Были и другие замечательные художники в то время: Володя Яковлев, Лида Мастеркова – она занималась пластикой параллельно французам того времени; Немухин – гражданин в искусстве и жизни… Замечательный поэт Айги, который был моим приятелем… Борис Свешников – он с моим отцом в лагере сидел. У нас с ним разные языки, но я о нем даже статью для каталога написал. Это тоже была удивительная личность. Больше таких трудоспособных людей я не встречал. При Советской власти он был очень хорошим иллюстратором, а потом, когда пришла перестройка, он оказался не у дел со своей Венской школой, которую современному художественному сознанию трудно понять. Но это очень крупный художник. Многие из тех, кто сейчас «звездят», уйдут, а он останется. К сожалению, его работы наследники распродали, и мы с Немухиным так и не сумели сделать его выставку в Третьяковке.
А с питерскими я в ту пору совершенно не общался, если не считать тех, кого ко мне приводили друзья. Мика Голышев несколько раз приводил ко мне Бродского. Я сделал рисунки для его книги, вышедшей в Италии. Другой раз Женя Шифферс привел Володю Марамзина, а художников питерских я совсем не знал.

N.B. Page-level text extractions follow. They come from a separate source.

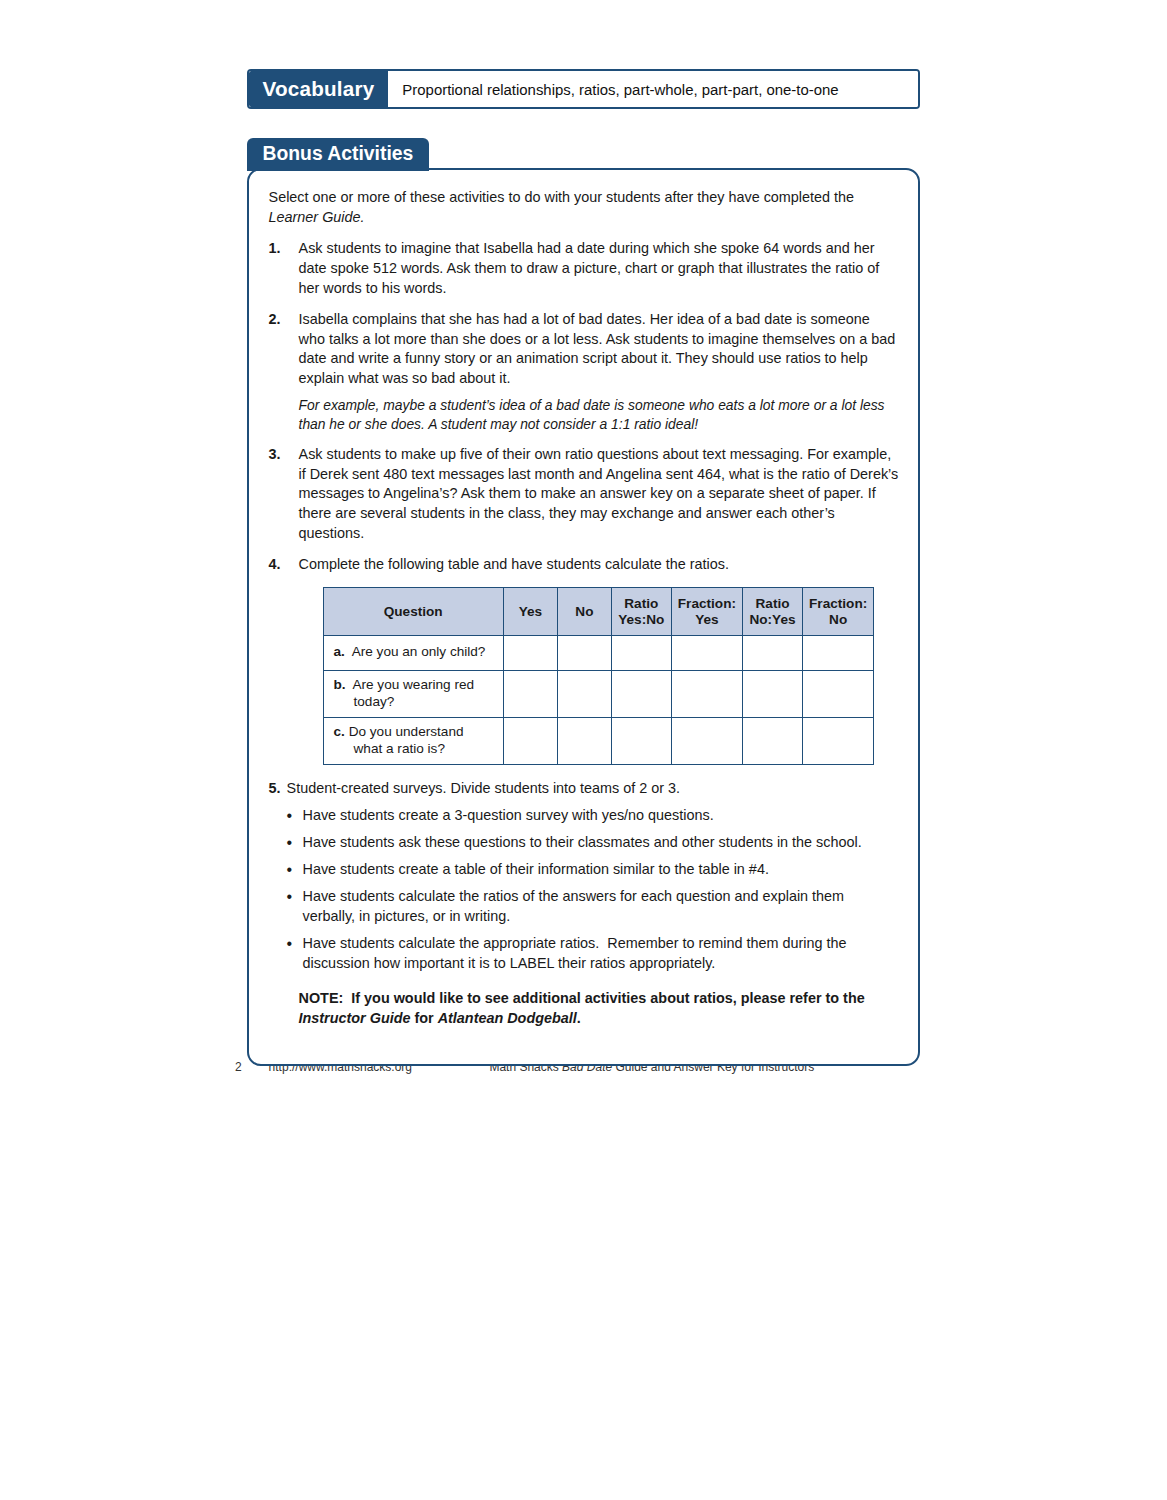Vocabulary
Proportional relationships, ratios, part-whole, part-part, one-to-one
Bonus Activities
Select one or more of these activities to do with your students after they have completed the Learner Guide.
Ask students to imagine that Isabella had a date during which she spoke 64 words and her date spoke 512 words. Ask them to draw a picture, chart or graph that illustrates the ratio of her words to his words.
Isabella complains that she has had a lot of bad dates. Her idea of a bad date is someone who talks a lot more than she does or a lot less. Ask students to imagine themselves on a bad date and write a funny story or an animation script about it. They should use ratios to help explain what was so bad about it.
For example, maybe a student’s idea of a bad date is someone who eats a lot more or a lot less than he or she does. A student may not consider a 1:1 ratio ideal!
Ask students to make up five of their own ratio questions about text messaging. For example, if Derek sent 480 text messages last month and Angelina sent 464, what is the ratio of Derek’s messages to Angelina’s? Ask them to make an answer key on a separate sheet of paper. If there are several students in the class, they may exchange and answer each other’s questions.
Complete the following table and have students calculate the ratios.
| Question | Yes | No | Ratio Yes:No | Fraction: Yes | Ratio No:Yes | Fraction: No |
| --- | --- | --- | --- | --- | --- | --- |
| a. Are you an only child? | | | | | | |
| b. Are you wearing red today? | | | | | | |
| c. Do you understand what a ratio is? | | | | | | |
5. Student-created surveys. Divide students into teams of 2 or 3.
Have students create a 3-question survey with yes/no questions.
Have students ask these questions to their classmates and other students in the school.
Have students create a table of their information similar to the table in #4.
Have students calculate the ratios of the answers for each question and explain them verbally, in pictures, or in writing.
Have students calculate the appropriate ratios. Remember to remind them during the discussion how important it is to LABEL their ratios appropriately.
NOTE: If you would like to see additional activities about ratios, please refer to the Instructor Guide for Atlantean Dodgeball.
2
http://www.mathsnacks.org
Math Snacks Bad Date Guide and Answer Key for Instructors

Мой стиль сформировался уже в шестидесятые годы. Процесс шел долго и постепенно. Конечно, я открывал велосипеды, потому что информации никакой не было. Конечно, я столкнулся с коллекцией Костаки и хорошо его знал. Но у меня не было стремления надеть чужую рубашку и использовать чужие приемы. Я никогда не стремился участвовать в гонке за самым современным в искусстве, а всегда старался понять, чтó же я сам делаю.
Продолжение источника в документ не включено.